Colonial Objects in Early Modern Sweden and Beyond: From the Kunstkammer to the Current Museum Crisis

Guest lecture by Mårten Snickare, Professor of Art History at Stockholm University.

How did a decorated tomahawk from somewhere along the North American east coast end up in the royal collections in Stockholm in the late 17th century? What does it say about the Swedish kingdom’s colonial ambitions and desires? What questions does it raise from its present place in a display cabinet in the Museum of Ethnography in Stockholm?

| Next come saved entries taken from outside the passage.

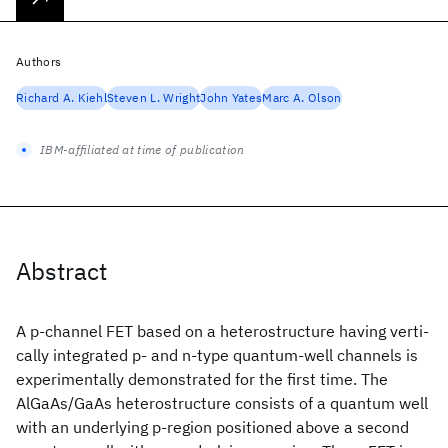
Authors
Richard A. Kiehl
Steven L. Wright
John Yates
Marc A. Olson
IBM-affiliated at time of publication
Abstract
A p-channel FET based on a heterostructure having verti-
cally integrated p- and n-type quantum-well channels is
experimentally demonstrated for the first time. The
AlGaAs/GaAs heterostructure consists of a quantum well
with an underlying p-region positioned above a second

In this lecture Mårten Snickare presents his new book that focuses on this tomahawk and other objects like it, acquired in colonial contact zones and displayed by Swedish elites in the seventeenth century. Colonial Objects in Early Modern Sweden and Beyond (Amsterdam UP, 2022) situates colonial objects in two distinct but related spaces – the expanding space of the colonial world, and the exclusive space of the Kunstkammer – and traces the objects’ physical and epistemological transfer into the modern museum system, where they remain at the centre of heated debates over the present state of museums, and their possible futures.

Mårten Snickare is Professor of Art History at Stockholm University and Administrative Director of Accelerator, an exhibition space where art and science meet. He has published extensively on Swedish and European Baroque art and architecture, and colonial objects in museums and other collections.